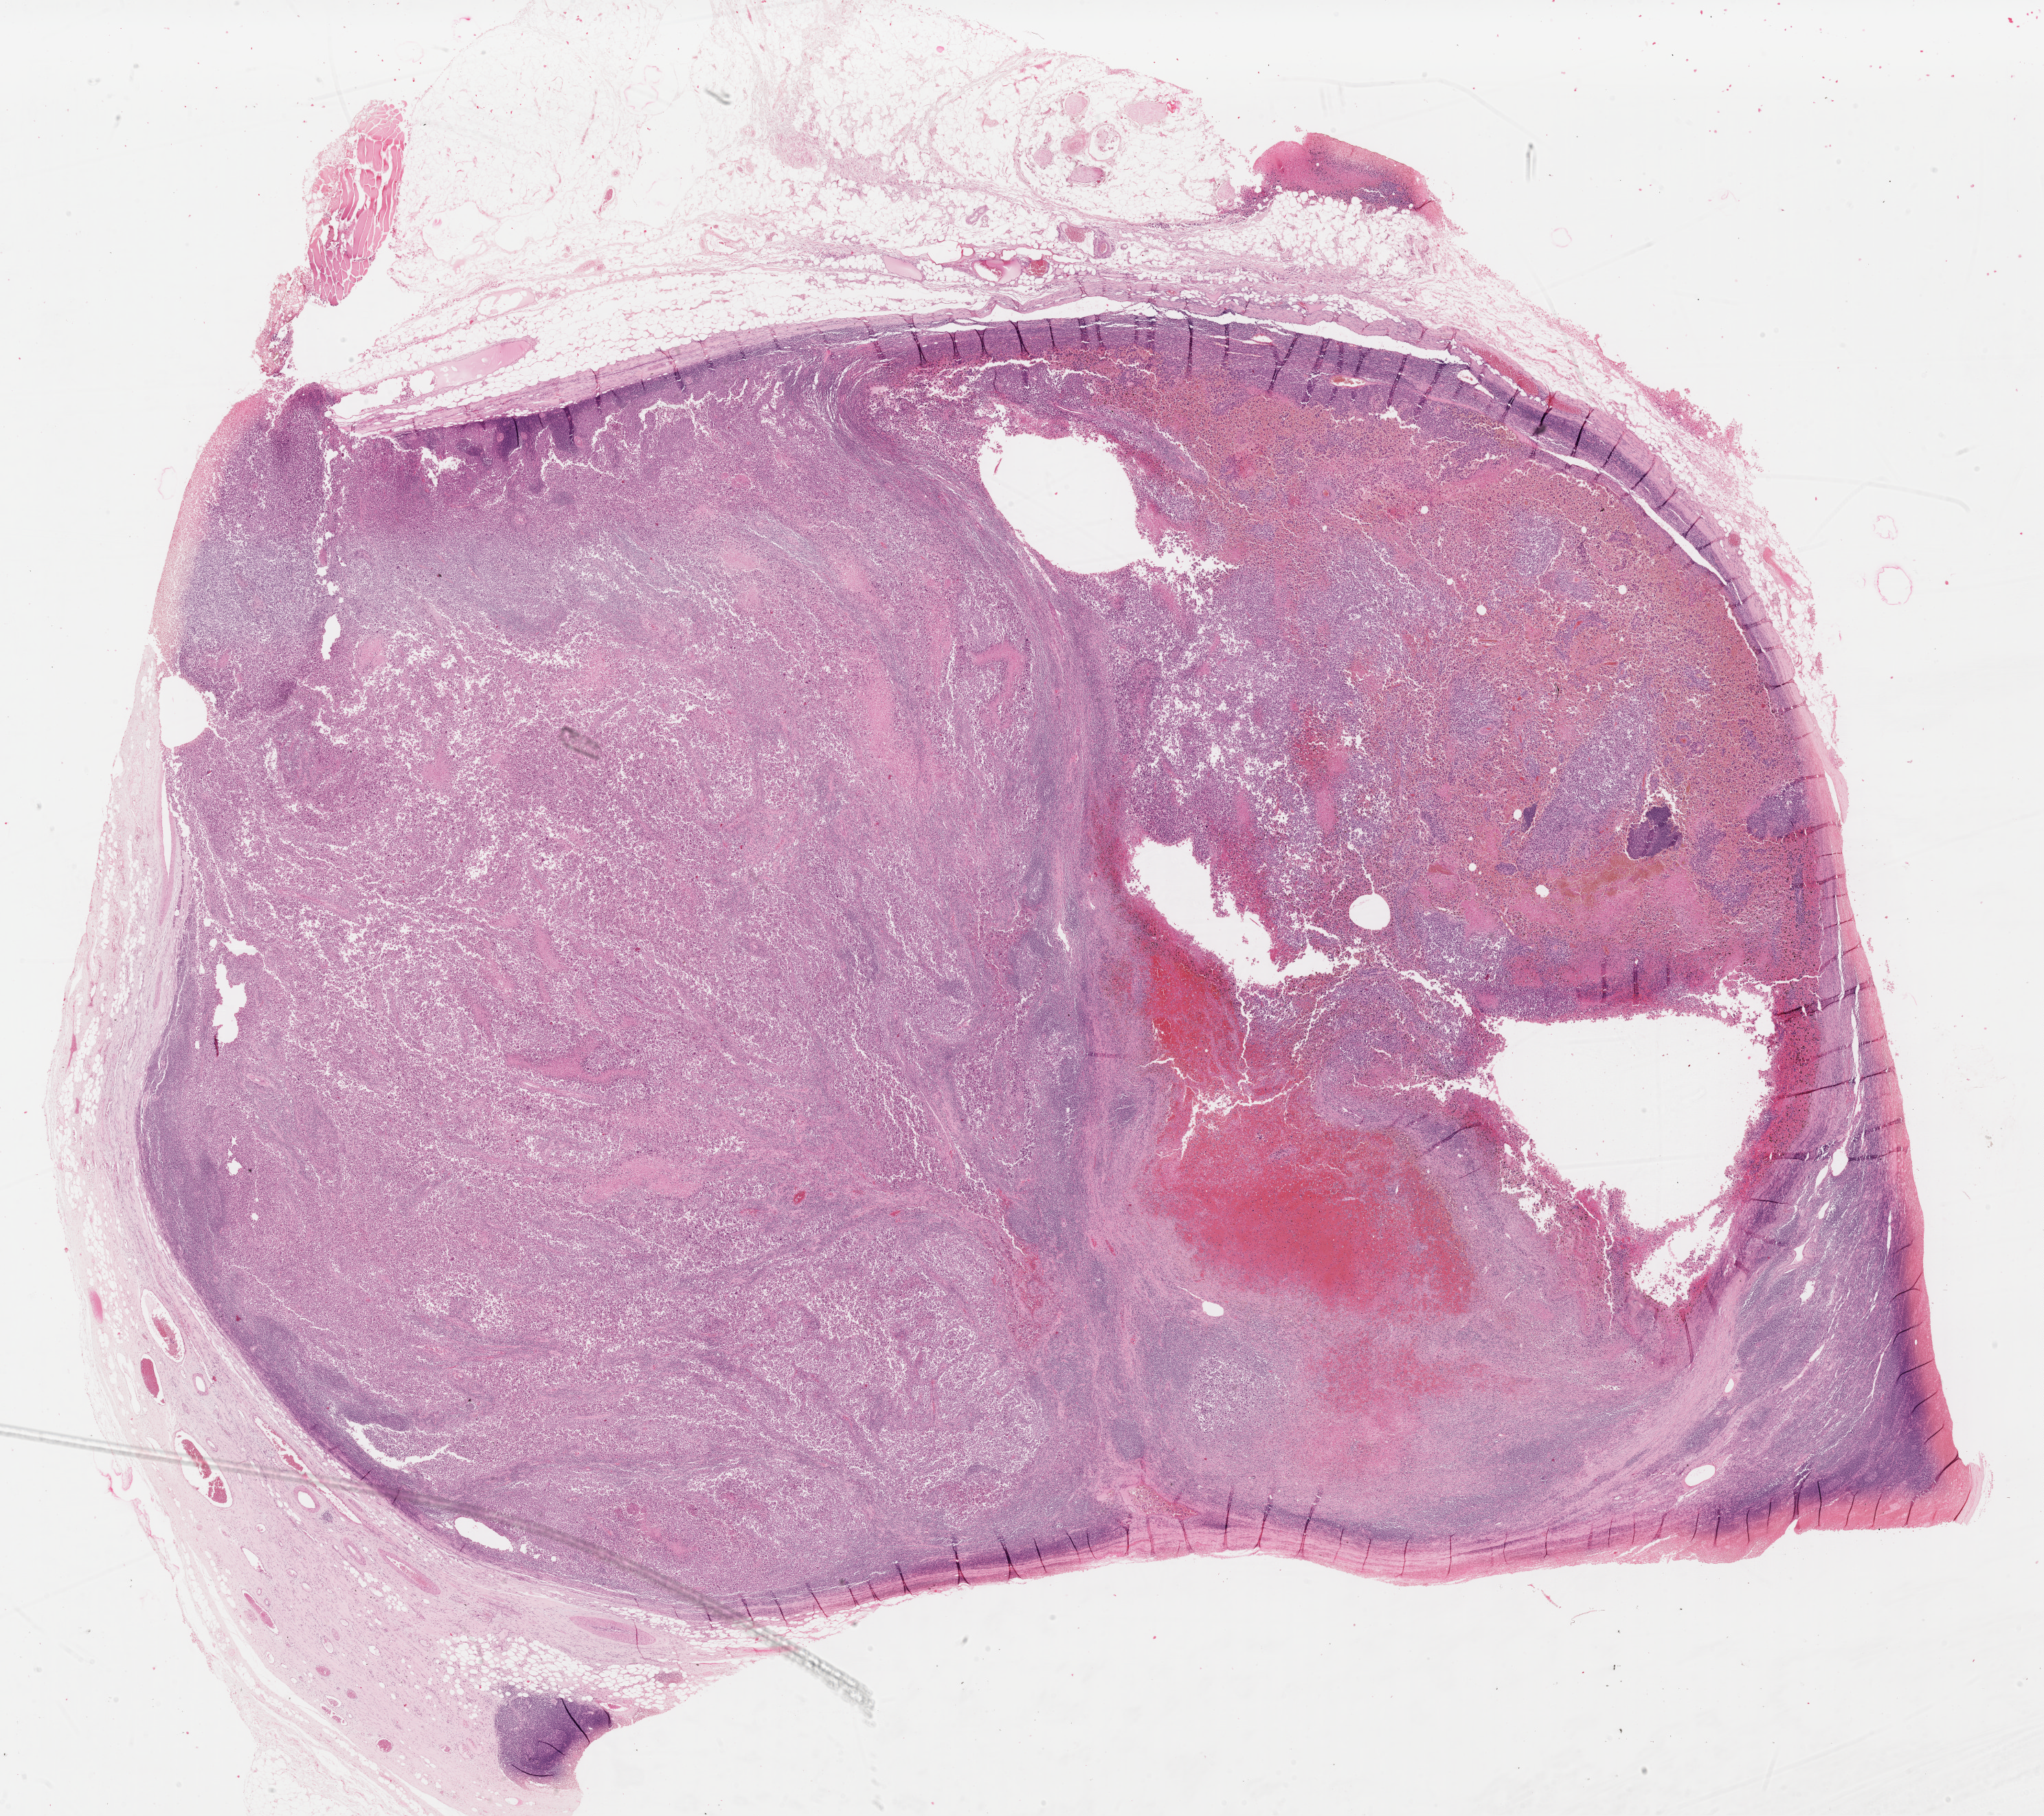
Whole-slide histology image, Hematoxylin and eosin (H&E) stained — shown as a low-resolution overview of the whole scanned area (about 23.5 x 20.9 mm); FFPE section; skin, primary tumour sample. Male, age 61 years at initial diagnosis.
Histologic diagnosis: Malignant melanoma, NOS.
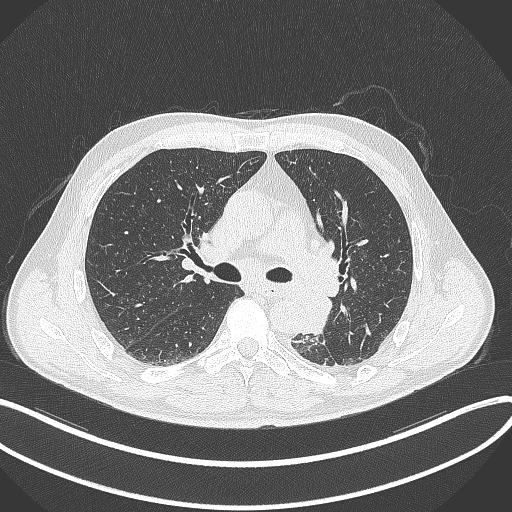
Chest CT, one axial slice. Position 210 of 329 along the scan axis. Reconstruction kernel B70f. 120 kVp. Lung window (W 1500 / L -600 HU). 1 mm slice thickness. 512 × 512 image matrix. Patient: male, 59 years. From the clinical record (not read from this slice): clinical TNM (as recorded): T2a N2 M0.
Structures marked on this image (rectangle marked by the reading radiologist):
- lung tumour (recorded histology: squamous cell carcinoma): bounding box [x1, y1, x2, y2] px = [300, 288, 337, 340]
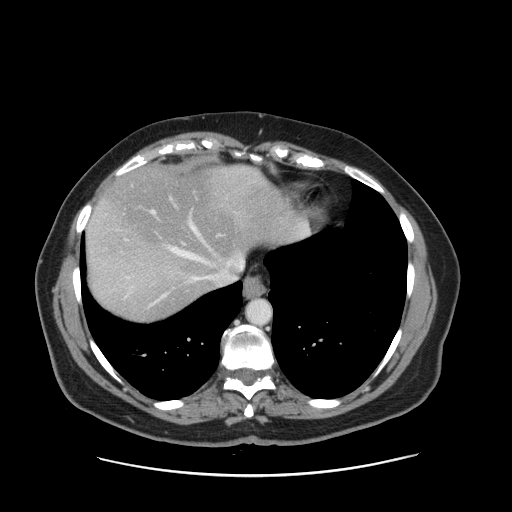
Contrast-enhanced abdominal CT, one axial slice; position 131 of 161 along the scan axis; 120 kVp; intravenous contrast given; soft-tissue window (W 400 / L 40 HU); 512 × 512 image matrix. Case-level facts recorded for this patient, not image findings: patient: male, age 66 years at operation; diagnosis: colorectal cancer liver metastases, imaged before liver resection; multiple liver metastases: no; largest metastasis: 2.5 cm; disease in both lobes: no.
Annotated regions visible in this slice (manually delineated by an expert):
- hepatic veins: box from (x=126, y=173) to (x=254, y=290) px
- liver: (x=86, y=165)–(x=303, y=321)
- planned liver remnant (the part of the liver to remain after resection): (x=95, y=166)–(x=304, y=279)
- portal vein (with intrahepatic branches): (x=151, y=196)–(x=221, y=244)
* * * *
What the exercise asks = The lines to copy are those in the listing that contain "this".

Output =
Chest CT, one axial slice. Position 210 of 329 along the scan axis. Reconstruction kernel B70f. 120 kVp. Lung window (W 1500 / L -600 HU). 1 mm slice thickness. 512 × 512 image matrix. Patient: male, 59 years. From the clinical record (not read from this slice): clinical TNM (as recorded): T2a N2 M0.
Structures marked on this image (rectangle marked by the reading radiologist):
Contrast-enhanced abdominal CT, one axial slice; position 131 of 161 along the scan axis; 120 kVp; intravenous contrast given; soft-tissue window (W 400 / L 40 HU); 512 × 512 image matrix. Case-level facts recorded for this patient, not image findings: patient: male, age 66 years at operation; diagnosis: colorectal cancer liver metastases, imaged before liver resection; multiple liver metastases: no; largest metastasis: 2.5 cm; disease in both lobes: no.
Annotated regions visible in this slice (manually delineated by an expert):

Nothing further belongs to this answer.